EXERCISE —
Using the records below, give again exactly the lines from the line that contains "#ccc1c0; stroke: #4a1f2b" through the line that contains "34,87 L 4,80 Z", both ends included, and only those.
[[ PROVIDED ENTRIES open ]]
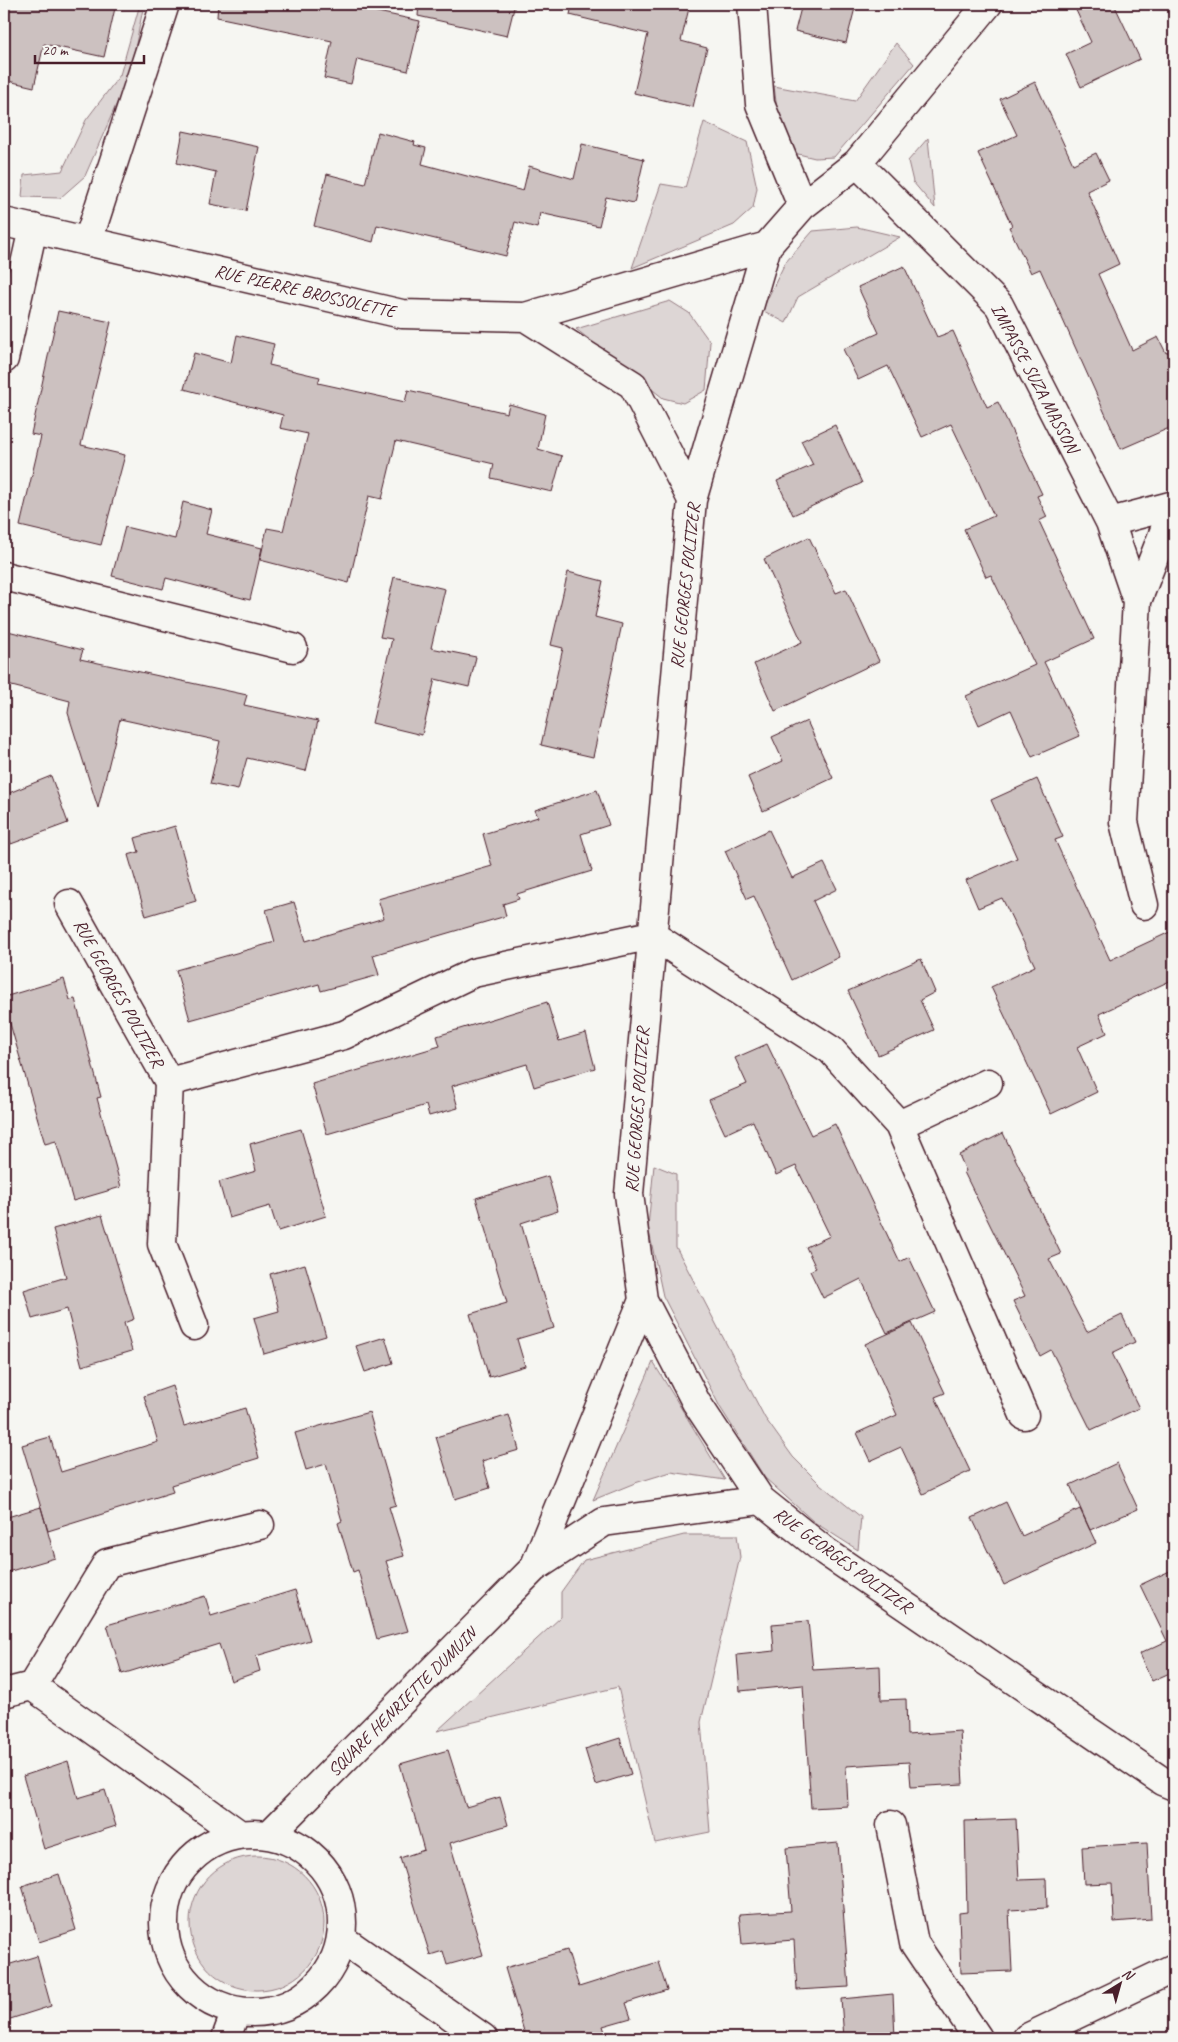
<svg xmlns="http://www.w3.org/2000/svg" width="1178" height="2042" font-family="Caveat,sans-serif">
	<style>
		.green { fill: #ddd6d5; stroke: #947a80 }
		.building { fill: #ccc1c0; stroke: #4a1f2b }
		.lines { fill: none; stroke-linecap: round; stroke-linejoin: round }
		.street-casing { stroke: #4a1f2b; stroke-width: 31 }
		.street { stroke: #f6f6f2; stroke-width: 28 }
		.labels { text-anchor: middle; stroke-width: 5; stroke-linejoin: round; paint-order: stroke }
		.street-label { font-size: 18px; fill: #4a1f2b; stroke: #f6f6f2 }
	</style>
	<rect width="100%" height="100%" fill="#f6f6f2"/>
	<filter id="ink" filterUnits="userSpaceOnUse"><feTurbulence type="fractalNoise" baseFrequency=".02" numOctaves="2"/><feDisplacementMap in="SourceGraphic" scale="10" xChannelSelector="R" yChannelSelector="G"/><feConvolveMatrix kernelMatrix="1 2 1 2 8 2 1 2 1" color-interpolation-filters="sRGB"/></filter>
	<g filter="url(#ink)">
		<path class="green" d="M 140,4 L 144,4 L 130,73 L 85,176 L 60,198 L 22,197 L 24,175 L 62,171 L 86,120 L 120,75 Z
			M 896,43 L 914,64 L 834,157 L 815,158 L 794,153 L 779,125 L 774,86 L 855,101 Z
			M 704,122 L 747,142 L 757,188 L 753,208 L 734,225 L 632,268 L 661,184 L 685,188 Z
			M 928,138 L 935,208 L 913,182 L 908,161 Z
			M 857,227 L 900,237 L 798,297 L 786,323 L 762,310 L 785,263 L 813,231 Z
			M 670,301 L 689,313 L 710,342 L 706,390 L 683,403 L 663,398 L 576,329 Z
			M 654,1165 L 676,1174 L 676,1247 L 765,1418 L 793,1457 L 820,1484 L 861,1517 L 858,1550 L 814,1522 L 765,1478 L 720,1407 L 663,1296 L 648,1227 Z
			M 653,1362 L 725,1480 L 671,1472 L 635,1483 L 593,1500 Z
			M 684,1535 L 737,1535 L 740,1557 L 701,1722 L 710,1832 L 655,1843 L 618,1687 L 437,1731 L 561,1617 L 561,1592 L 584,1560 Z
			M190 1923a67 67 0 1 1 134 0a67 67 0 1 1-134 0Z"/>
		<path class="building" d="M 4,4 L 97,4 L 115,8 L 104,57 L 44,44 L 34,87 L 4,80 Z
			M 218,4 L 340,4 L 420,21 L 408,71 L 357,59 L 351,84 L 324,78 L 332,41 L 217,17 Z
			M 419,4 L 515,4 L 507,36 L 418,16 Z
			M 572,4 L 690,4 L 681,41 L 707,48 L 693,107 L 634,93 L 648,34 L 570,15 Z
			M 802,4 L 856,4 L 846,43 L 795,31 Z
			M 1073,4 L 1114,4 L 1140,59 L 1081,87 L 1066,54 L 1091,42 Z
			M 1035,82 L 1073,164 L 1096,153 L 1109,180 L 1087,191 L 1119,264 L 1098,274 L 1132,350 L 1158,337 L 1166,353 L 1174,349 L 1174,426 L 1121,449 L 1040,269 L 1031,273 L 1009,227 L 1012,226 L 978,153 L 1017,135 L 1000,99 Z
			M 183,131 L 259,147 L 246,211 L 210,204 L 216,172 L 177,163 Z
			M 378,132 L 415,142 L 414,145 L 426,148 L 422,164 L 523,191 L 529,166 L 574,179 L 582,144 L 644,159 L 634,203 L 606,197 L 599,226 L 540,213 L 537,228 L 515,222 L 506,256 L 377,225 L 373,242 L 314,226 L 327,174 L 365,184 Z
			M 904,266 L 937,337 L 953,331 L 987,407 L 998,402 L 1042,494 L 1037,496 L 1047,517 L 1039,521 L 1094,639 L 1044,662 L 1080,736 L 1032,757 L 1011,710 L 979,725 L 966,696 L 1035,665 L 991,575 L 986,577 L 964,529 L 994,516 L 973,470 L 951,424 L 922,437 L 888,366 L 858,380 L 843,349 L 879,333 L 858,287 Z
			M 58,311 L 111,322 L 81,445 L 125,455 L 101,545 L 20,526 L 41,436 L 31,434 Z
			M 237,335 L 274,344 L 269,365 L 320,377 L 318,383 L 405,402 L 408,390 L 507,413 L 509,404 L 545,414 L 538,449 L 562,456 L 552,492 L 491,478 L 494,464 L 396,441 L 382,499 L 369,496 L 349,583 L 260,560 L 267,528 L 283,531 L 308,434 L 280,428 L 283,415 L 184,389 L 194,353 L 231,363 Z
			M 835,425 L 862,483 L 793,515 L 777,481 L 813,465 L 801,441 Z
			M 183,502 L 212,510 L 206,534 L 262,548 L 250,600 L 166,578 L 163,589 L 112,576 L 125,527 L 175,539 Z
			M 809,537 L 836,593 L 846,589 L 879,661 L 775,711 L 754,664 L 802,642 L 764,559 Z
			M 568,572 L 603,581 L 595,617 L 622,624 L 593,757 L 541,745 L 563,648 L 551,645 Z
			M 394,577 L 445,589 L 431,648 L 476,657 L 469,687 L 435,679 L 422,735 L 372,723 L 392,639 L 380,637 Z
			M 4,630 L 83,650 L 80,659 L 247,695 L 244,705 L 318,721 L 306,771 L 247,758 L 238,790 L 210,784 L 220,741 L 120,719 L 98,808 L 68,713 L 70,701 L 4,684 Z
			M 807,721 L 833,778 L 763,811 L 748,777 L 783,761 L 772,737 Z
			M 51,776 L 68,823 L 11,844 L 4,824 L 4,795 Z
			M 1037,779 L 1063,837 L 1055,840 L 1110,960 L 1174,930 L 1174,979 L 1099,1014 L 1107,1033 L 1077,1047 L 1097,1092 L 1051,1114 L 991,987 L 1035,966 L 1002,898 L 978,908 L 966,880 L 1017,858 L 991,800 Z
			M 597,790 L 609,825 L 581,834 L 592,871 L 517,894 L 519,899 L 503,904 L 506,916 L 373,955 L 379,975 L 321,991 L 319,984 L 190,1020 L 176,970 L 275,942 L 266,910 L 294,902 L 306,941 L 384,918 L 378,899 L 492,866 L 483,834 L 538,817 L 535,810 Z
			M 175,826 L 196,901 L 146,916 L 128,855 L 139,852 L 135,838 Z
			M 769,830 L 792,878 L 824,863 L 837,889 L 813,901 L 839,957 L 792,980 L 754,896 L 747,899 L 725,851 Z
			M 921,959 L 935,992 L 920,1000 L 934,1030 L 878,1055 L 848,991 Z
			M 64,979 L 70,1000 L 75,999 L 101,1097 L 97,1098 L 121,1187 L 73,1201 L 56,1141 L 45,1144 L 4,1003 L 4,997 Z
			M 547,1002 L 559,1041 L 586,1033 L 595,1068 L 534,1087 L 527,1064 L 452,1086 L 458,1108 L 429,1116 L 426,1105 L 327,1134 L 312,1084 L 440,1046 L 437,1036 Z
			M 767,1044 L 811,1135 L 835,1124 L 900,1262 L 909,1257 L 935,1312 L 887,1333 L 861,1279 L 823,1298 L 810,1271 L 816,1268 L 806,1247 L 830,1236 L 796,1166 L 776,1175 L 753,1121 L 725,1134 L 709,1100 L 747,1084 L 735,1058 Z
			M 301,1129 L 326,1216 L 278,1231 L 270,1206 L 229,1218 L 219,1182 L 256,1171 L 250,1144 Z
			M 1003,1133 L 1061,1254 L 1049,1259 L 1087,1332 L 1122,1315 L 1135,1342 L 1112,1353 L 1139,1408 L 1091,1430 L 1051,1350 L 1040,1356 L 1013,1301 L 1025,1296 L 964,1172 L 966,1171 L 959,1155 Z
			M 548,1176 L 558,1211 L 521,1223 L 541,1292 L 543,1292 L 554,1328 L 517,1339 L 525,1366 L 489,1377 L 470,1314 L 507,1303 L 476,1198 Z
			M 102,1215 L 134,1319 L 124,1323 L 132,1351 L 82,1366 L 67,1309 L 32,1319 L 24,1290 L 66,1277 L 53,1229 Z
			M 305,1264 L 326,1336 L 264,1354 L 254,1318 L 279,1311 L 270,1274 Z
			M 912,1323 L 945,1393 L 935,1397 L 970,1471 L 923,1494 L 901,1447 L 870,1461 L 857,1433 L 897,1415 L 865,1344 Z
			M 385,1337 L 393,1363 L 365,1372 L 356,1346 Z
			M 172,1386 L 184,1426 L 245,1408 L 259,1458 L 171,1485 L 173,1492 L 48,1531 L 22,1445 L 50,1437 L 61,1472 L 158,1442 L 144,1396 Z
			M 369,1412 L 396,1505 L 389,1507 L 404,1556 L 386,1561 L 408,1631 L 377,1639 L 358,1570 L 353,1572 L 338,1523 L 342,1521 L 326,1464 L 306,1470 L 295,1433 Z
			M 509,1415 L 519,1450 L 482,1461 L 490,1488 L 455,1499 L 436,1437 Z
			M 1117,1463 L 1138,1509 L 1090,1530 L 1070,1485 Z
			M 1006,1502 L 1022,1536 L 1080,1509 L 1096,1543 L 1004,1585 L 972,1518 Z
			M 41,1507 L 55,1558 L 4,1573 L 4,1518 Z
			M 1174,1569 L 1174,1671 L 1152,1681 L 1139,1654 L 1167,1641 L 1140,1585 Z
			M 295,1590 L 310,1640 L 256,1656 L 260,1671 L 231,1681 L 219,1644 L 122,1674 L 107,1625 L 205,1596 L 211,1616 Z
			M 808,1621 L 813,1670 L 880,1666 L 881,1700 L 906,1699 L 907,1735 L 960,1731 L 963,1784 L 911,1787 L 909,1762 L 846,1766 L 848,1806 L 811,1808 L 803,1685 L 740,1691 L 737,1655 L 774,1651 L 772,1624 Z
			M 620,1738 L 631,1774 L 596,1785 L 585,1749 Z
			M 448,1750 L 466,1807 L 500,1797 L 508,1825 L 450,1843 L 483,1955 L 447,1965 L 443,1951 L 430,1955 L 400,1858 L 424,1850 L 400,1764 Z
			M 68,1761 L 78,1798 L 105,1790 L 116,1826 L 44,1849 L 23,1776 Z
			M 1016,1819 L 1019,1880 L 1046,1879 L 1047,1908 L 1009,1910 L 1012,1971 L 961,1973 L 959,1913 L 967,1912 L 965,1821 Z
			M 838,1843 L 849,1987 L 797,1990 L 794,1940 L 742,1944 L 739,1914 L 791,1911 L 786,1848 Z
			M 1147,1843 L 1151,1919 L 1114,1922 L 1112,1883 L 1084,1884 L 1082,1847 Z
			M 59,1874 L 76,1930 L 39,1942 L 22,1886 Z
			M 567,1950 L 579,1987 L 658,1962 L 667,1990 L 626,2003 L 631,2018 L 603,2026 L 607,2038 L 526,2038 L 505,1968 Z
			M 37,1956 L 51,2006 L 4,2021 L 4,1966 Z
			M 893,1994 L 895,2038 L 844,2038 L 841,1999 Z"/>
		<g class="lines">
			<defs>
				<path id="street" d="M 752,4 L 760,104 L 802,206
					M 988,4 L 857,163 L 802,206 L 767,246 L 692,500 L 629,1194 L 643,1300 L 696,1402 L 761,1500 L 826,1552 L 1162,1781 L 1174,1786
					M 857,163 L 999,305 L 1110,522 L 1137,601
					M 4,222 L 402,314 L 525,317 L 767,246
					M 88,241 L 165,4
					M 525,317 L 633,385 L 692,500
					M 4,359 L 33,228
					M 1110,522 L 1174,505
					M 4,576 L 293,648
					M 69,904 L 169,1082 L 162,1244 L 194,1326
					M 1144,905 L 1124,822 L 1137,601 L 1174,506
					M 169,1082 L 344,1035 L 473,973 L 652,935 L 831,1050 L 899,1125 L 1024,1415
					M 899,1125 L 988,1083
					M 534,1568 L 643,1300
					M 32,1686 L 107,1563 L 260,1525
					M 4,1693 L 32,1686 L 239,1834
					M 891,1825 L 914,1943 L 978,2038
					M164 1923a89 89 0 1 1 178 0a89 89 0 1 1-178 0Z
					M 269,1835 L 534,1568 L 604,1522 L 761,1500
					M 342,1939 L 483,2038
					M 226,2038 L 236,2011
					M 1027,2038 L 1174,1968"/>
			</defs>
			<use href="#street" class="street-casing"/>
			<use href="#street" class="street"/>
		</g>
	</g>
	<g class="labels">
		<g class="street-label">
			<text transform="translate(305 291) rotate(13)" y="6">RUE PIERRE BROSSOLETTE</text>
			<text transform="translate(1035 378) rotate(62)" y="6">IMPASSE SUZA MASSON</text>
			<text transform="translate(685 586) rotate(-84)" y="6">RUE GEORGES POLITZER</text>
			<text transform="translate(119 993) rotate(61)" y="6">RUE GEORGES POLITZER</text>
			<text transform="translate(637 1110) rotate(-86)" y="6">RUE GEORGES POLITZER</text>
			<text transform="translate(843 1560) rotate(36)" y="6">RUE GEORGES POLITZER</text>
			<text transform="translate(402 1702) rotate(-45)" y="6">SQUARE HENRIETTE DUMUIN</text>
		</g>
	</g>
	<rect width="1178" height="2042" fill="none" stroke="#f6f6f2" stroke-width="20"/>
	<rect x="10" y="10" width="1158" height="2022" fill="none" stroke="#4a1f2b" stroke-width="2" filter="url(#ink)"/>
	<g transform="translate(1120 1984) rotate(37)" stroke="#f6f6f2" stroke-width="4" paint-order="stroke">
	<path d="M0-4L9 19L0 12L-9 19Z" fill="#4a1f2b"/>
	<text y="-8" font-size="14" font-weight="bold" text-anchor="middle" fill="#4a1f2b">N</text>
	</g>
	<path d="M35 55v8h109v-8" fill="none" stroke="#4a1f2b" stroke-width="2.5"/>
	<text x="42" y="55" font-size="15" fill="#4a1f2b" stroke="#f6f6f2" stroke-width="4" paint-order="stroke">20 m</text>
</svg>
[[ PROVIDED ENTRIES closed ]]
OUTPUT FOR THIS EXERCISE —
		.building { fill: #ccc1c0; stroke: #4a1f2b }
		.lines { fill: none; stroke-linecap: round; stroke-linejoin: round }
		.street-casing { stroke: #4a1f2b; stroke-width: 31 }
		.street { stroke: #f6f6f2; stroke-width: 28 }
		.labels { text-anchor: middle; stroke-width: 5; stroke-linejoin: round; paint-order: stroke }
		.street-label { font-size: 18px; fill: #4a1f2b; stroke: #f6f6f2 }
	</style>
	<rect width="100%" height="100%" fill="#f6f6f2"/>
	<filter id="ink" filterUnits="userSpaceOnUse"><feTurbulence type="fractalNoise" baseFrequency=".02" numOctaves="2"/><feDisplacementMap in="SourceGraphic" scale="10" xChannelSelector="R" yChannelSelector="G"/><feConvolveMatrix kernelMatrix="1 2 1 2 8 2 1 2 1" color-interpolation-filters="sRGB"/></filter>
	<g filter="url(#ink)">
		<path class="green" d="M 140,4 L 144,4 L 130,73 L 85,176 L 60,198 L 22,197 L 24,175 L 62,171 L 86,120 L 120,75 Z
			M 896,43 L 914,64 L 834,157 L 815,158 L 794,153 L 779,125 L 774,86 L 855,101 Z
			M 704,122 L 747,142 L 757,188 L 753,208 L 734,225 L 632,268 L 661,184 L 685,188 Z
			M 928,138 L 935,208 L 913,182 L 908,161 Z
			M 857,227 L 900,237 L 798,297 L 786,323 L 762,310 L 785,263 L 813,231 Z
			M 670,301 L 689,313 L 710,342 L 706,390 L 683,403 L 663,398 L 576,329 Z
			M 654,1165 L 676,1174 L 676,1247 L 765,1418 L 793,1457 L 820,1484 L 861,1517 L 858,1550 L 814,1522 L 765,1478 L 720,1407 L 663,1296 L 648,1227 Z
			M 653,1362 L 725,1480 L 671,1472 L 635,1483 L 593,1500 Z
			M 684,1535 L 737,1535 L 740,1557 L 701,1722 L 710,1832 L 655,1843 L 618,1687 L 437,1731 L 561,1617 L 561,1592 L 584,1560 Z
			M190 1923a67 67 0 1 1 134 0a67 67 0 1 1-134 0Z"/>
		<path class="building" d="M 4,4 L 97,4 L 115,8 L 104,57 L 44,44 L 34,87 L 4,80 Z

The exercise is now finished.